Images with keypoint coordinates
■ ■ ■ ■
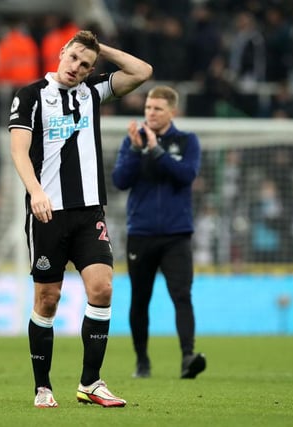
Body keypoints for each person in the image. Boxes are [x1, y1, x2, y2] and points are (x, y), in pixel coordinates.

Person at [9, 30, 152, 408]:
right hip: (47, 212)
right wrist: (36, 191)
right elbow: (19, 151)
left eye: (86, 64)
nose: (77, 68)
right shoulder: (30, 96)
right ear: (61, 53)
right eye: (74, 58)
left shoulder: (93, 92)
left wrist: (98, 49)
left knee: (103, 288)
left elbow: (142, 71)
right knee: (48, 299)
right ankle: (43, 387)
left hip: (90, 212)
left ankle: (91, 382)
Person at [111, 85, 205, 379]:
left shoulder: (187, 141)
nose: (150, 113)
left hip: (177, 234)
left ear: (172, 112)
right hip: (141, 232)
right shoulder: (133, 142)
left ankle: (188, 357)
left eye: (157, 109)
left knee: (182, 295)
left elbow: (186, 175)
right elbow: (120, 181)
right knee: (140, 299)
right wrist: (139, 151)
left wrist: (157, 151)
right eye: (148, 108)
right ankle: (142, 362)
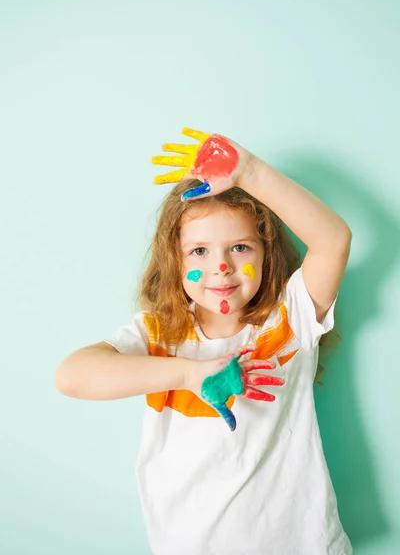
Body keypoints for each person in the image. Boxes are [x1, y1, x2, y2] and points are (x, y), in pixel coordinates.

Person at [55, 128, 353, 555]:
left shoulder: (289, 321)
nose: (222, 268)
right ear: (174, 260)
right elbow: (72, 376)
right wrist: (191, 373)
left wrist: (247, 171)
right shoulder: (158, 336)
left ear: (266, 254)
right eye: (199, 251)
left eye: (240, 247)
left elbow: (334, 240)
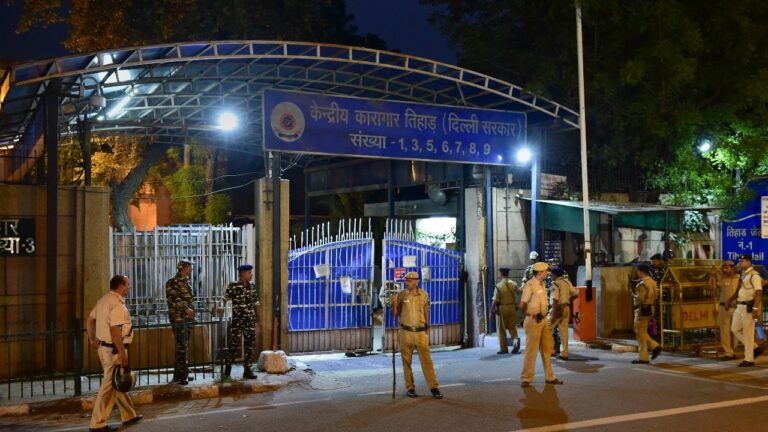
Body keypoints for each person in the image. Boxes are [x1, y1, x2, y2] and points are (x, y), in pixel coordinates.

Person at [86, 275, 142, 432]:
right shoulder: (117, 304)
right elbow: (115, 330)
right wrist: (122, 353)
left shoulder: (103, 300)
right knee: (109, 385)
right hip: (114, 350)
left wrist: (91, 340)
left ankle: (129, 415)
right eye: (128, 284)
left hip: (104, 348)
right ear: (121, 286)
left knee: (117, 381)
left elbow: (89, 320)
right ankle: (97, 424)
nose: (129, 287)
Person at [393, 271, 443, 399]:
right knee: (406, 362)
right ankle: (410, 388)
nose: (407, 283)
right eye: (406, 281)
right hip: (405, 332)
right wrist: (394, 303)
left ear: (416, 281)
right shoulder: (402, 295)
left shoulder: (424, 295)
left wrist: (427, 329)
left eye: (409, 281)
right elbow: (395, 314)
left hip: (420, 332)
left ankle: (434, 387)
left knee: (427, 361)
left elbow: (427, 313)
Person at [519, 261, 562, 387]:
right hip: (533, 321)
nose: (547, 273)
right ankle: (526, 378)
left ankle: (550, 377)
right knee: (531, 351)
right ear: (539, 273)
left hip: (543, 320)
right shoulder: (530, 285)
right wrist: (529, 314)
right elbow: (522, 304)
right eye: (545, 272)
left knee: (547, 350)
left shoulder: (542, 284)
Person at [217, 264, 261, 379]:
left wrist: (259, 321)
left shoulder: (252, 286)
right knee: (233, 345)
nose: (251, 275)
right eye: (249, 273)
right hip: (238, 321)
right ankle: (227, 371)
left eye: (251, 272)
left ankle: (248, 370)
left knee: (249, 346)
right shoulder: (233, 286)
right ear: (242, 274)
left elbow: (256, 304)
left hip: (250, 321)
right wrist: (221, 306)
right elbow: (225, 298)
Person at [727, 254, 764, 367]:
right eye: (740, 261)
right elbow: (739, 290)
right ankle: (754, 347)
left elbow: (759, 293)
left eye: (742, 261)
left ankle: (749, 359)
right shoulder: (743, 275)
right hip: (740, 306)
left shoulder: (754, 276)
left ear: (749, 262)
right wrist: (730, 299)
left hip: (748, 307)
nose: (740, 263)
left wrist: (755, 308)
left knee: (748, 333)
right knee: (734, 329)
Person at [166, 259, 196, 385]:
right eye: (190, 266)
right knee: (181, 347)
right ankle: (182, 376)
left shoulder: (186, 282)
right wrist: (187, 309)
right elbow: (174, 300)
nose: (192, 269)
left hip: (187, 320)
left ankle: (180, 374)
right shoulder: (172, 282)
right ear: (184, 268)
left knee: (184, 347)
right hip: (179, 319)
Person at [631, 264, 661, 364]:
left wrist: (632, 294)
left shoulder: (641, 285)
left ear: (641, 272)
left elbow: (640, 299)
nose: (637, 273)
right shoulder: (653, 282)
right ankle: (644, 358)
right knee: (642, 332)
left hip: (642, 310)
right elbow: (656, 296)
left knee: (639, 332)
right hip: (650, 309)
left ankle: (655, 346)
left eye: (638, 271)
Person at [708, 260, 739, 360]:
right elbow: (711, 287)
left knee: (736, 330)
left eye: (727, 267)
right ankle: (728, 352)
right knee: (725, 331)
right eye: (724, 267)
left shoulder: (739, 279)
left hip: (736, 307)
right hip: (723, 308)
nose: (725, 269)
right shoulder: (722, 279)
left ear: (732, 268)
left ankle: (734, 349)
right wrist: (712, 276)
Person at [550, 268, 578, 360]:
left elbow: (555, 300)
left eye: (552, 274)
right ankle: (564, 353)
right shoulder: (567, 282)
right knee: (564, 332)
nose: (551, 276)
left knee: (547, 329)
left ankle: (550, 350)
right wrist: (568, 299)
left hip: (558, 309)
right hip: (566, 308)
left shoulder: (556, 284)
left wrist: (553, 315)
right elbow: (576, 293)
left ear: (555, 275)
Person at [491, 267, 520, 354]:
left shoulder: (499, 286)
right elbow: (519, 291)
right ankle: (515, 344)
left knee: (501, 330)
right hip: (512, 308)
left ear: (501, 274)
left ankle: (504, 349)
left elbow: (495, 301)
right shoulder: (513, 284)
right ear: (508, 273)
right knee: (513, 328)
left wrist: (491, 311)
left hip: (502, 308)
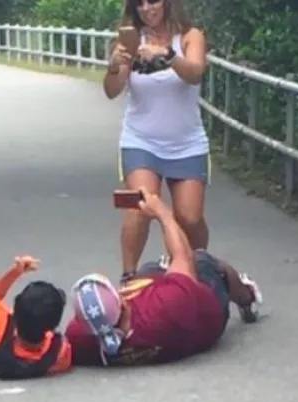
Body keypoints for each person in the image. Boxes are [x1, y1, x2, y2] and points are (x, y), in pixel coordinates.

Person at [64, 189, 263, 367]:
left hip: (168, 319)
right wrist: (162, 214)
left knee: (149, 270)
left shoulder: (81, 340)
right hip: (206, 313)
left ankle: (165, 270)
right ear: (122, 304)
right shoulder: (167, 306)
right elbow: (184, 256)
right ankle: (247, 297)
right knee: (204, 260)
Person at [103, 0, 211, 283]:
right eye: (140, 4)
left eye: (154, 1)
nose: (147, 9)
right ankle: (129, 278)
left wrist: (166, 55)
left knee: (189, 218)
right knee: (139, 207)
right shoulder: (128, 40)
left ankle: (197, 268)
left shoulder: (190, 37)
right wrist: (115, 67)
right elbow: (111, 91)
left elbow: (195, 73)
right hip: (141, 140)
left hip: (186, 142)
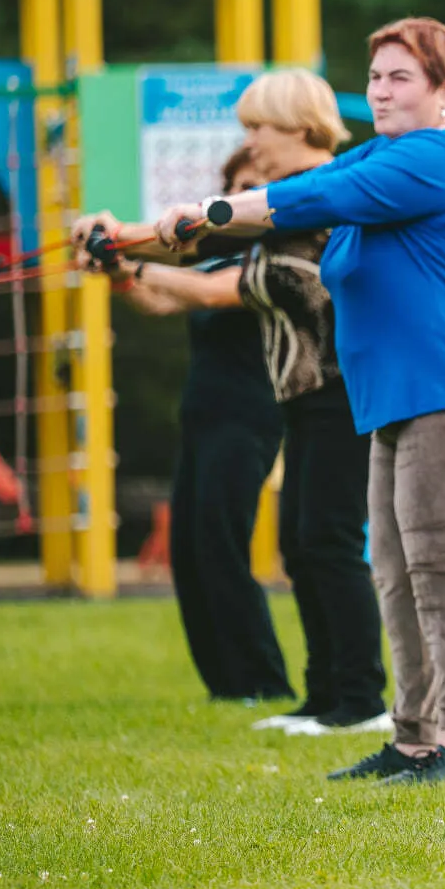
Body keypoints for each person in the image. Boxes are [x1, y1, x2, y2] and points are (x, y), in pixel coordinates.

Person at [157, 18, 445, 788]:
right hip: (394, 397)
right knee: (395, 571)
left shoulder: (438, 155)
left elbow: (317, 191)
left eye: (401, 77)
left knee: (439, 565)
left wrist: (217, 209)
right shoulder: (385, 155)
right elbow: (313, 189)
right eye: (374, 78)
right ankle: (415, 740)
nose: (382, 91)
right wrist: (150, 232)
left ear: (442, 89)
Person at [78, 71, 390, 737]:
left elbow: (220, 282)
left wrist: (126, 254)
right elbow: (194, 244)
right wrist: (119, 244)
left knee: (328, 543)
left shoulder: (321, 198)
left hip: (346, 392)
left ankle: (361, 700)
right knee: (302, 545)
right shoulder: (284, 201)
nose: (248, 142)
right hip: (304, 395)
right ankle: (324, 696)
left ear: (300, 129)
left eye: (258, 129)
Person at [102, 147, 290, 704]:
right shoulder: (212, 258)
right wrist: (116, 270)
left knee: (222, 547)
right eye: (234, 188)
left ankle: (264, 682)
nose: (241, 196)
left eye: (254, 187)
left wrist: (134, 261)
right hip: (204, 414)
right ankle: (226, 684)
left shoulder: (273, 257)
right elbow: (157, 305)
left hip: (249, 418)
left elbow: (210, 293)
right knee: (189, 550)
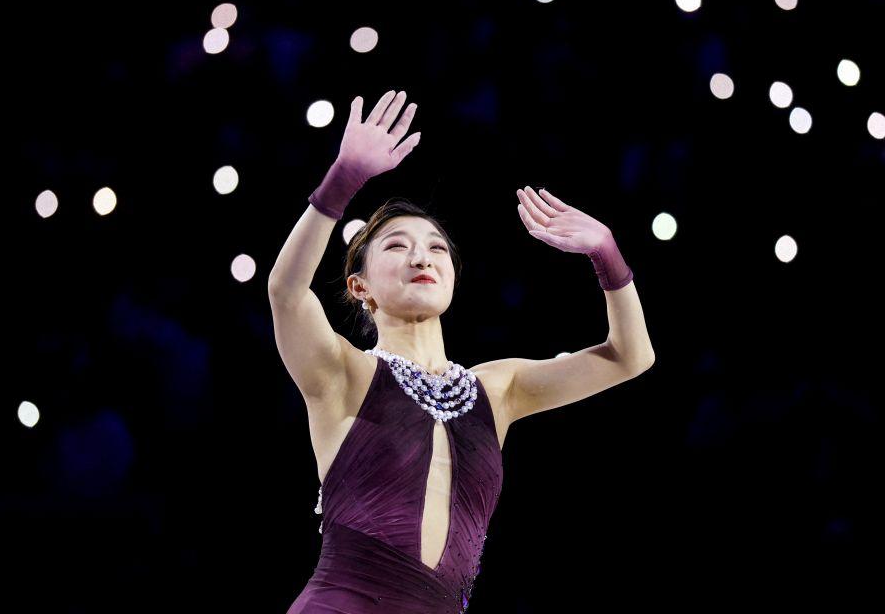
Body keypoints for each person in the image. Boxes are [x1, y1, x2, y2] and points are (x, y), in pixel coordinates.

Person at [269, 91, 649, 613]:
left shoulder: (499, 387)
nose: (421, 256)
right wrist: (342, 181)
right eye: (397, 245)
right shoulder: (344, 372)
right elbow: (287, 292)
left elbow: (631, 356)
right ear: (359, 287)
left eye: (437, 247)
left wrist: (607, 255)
■ ■ ■ ■
WORK ITEM:
Return, unchanged, the run of lines above that opens with the line containing "left hip: (250, 321)" and closes with the line containing "right shoulder: (722, 279)". Include both.

WRITTEN REPLY:
left hip: (250, 321)
right wrist: (221, 306)
right elbow: (225, 298)
Person at [727, 254, 764, 367]:
right eye: (740, 261)
right elbow: (739, 290)
right ankle: (754, 347)
left elbow: (759, 293)
left eye: (742, 261)
left ankle: (749, 359)
right shoulder: (743, 275)
right hip: (740, 306)
left shoulder: (754, 276)
left ear: (749, 262)
right wrist: (730, 299)
left hip: (748, 307)
nose: (740, 263)
left wrist: (755, 308)
left knee: (748, 333)
right knee: (734, 329)
Person at [166, 259, 196, 385]:
right eye: (190, 266)
right knee: (181, 347)
right ankle: (182, 376)
left shoulder: (186, 282)
right wrist: (187, 309)
right elbow: (174, 300)
nose: (192, 269)
left hip: (187, 320)
left ankle: (180, 374)
right shoulder: (172, 282)
right ear: (184, 268)
left knee: (184, 347)
right hip: (179, 319)
Person at [631, 264, 661, 364]:
left wrist: (632, 294)
left shoulder: (641, 285)
left ear: (641, 272)
left elbow: (640, 299)
nose: (637, 273)
right shoulder: (653, 282)
right ankle: (644, 358)
right knee: (642, 332)
left hip: (642, 310)
right elbow: (656, 296)
left knee: (639, 332)
right hip: (650, 309)
left ankle: (655, 346)
left eye: (638, 271)
Person at [708, 260, 739, 360]:
right elbow: (711, 287)
left knee: (736, 330)
left eye: (727, 267)
right ankle: (728, 352)
right knee: (725, 331)
right eye: (724, 267)
left shoulder: (739, 279)
left hip: (736, 307)
right hip: (723, 308)
nose: (725, 269)
right shoulder: (722, 279)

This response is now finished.